#### [What the task asks]
Return the lines below exactly, from the first line to the line that contains "middle mcp: (293, 189)". Leave out pictures.

____ Provided material

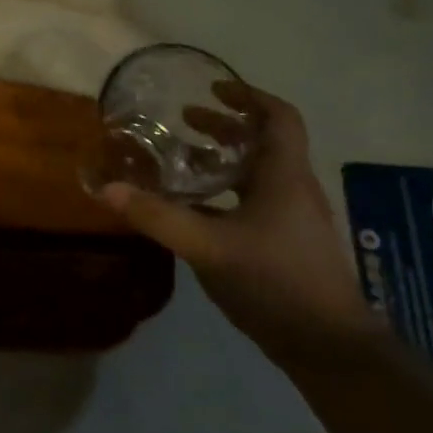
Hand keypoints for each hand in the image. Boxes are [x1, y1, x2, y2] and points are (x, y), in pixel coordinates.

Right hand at [100, 81, 383, 366]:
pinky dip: (224, 192)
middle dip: (226, 126)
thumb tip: (107, 188)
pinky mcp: (285, 243)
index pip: (279, 117)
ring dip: (224, 159)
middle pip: (264, 142)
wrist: (326, 344)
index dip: (249, 96)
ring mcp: (292, 218)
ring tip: (185, 159)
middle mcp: (293, 189)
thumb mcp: (207, 245)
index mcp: (284, 176)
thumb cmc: (274, 280)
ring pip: (258, 173)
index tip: (213, 88)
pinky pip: (253, 201)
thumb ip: (157, 216)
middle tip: (185, 121)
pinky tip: (195, 210)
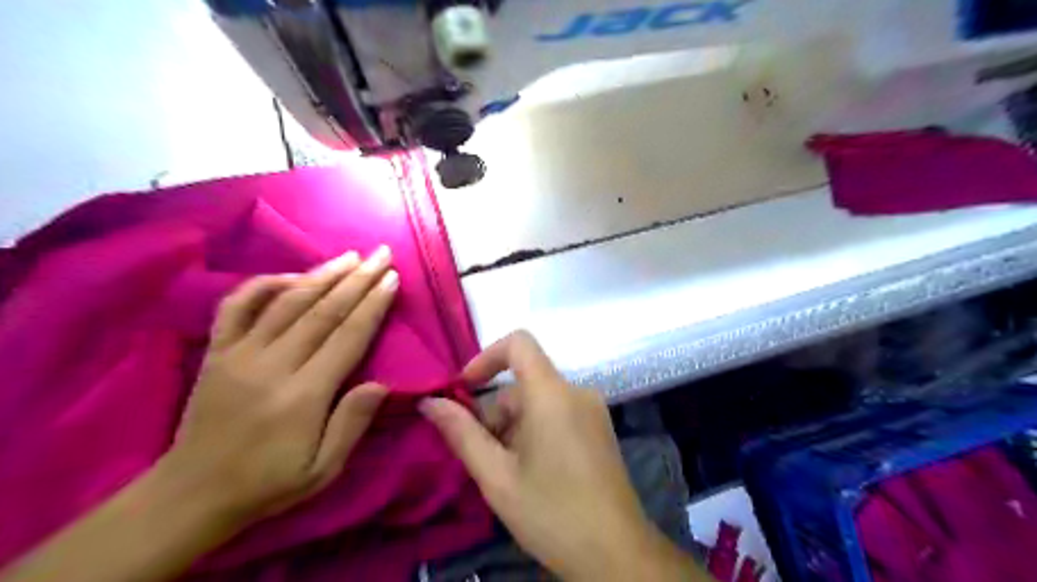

________

#### [Answer box]
Hand keypoints for each hand in the image. Boxes are [x1, y1, x2, y2] and points are (x, y), in pixel coordinates.

Right hand at [100, 81, 383, 366]:
pinky dip: (224, 192)
middle dip: (226, 126)
thumb tip: (107, 188)
pinky mcp: (285, 243)
index pip: (279, 117)
ring dip: (224, 159)
middle pip: (264, 142)
wrist: (326, 344)
index dip: (249, 96)
ring mcp: (292, 218)
ring tip: (185, 159)
middle mcp: (293, 189)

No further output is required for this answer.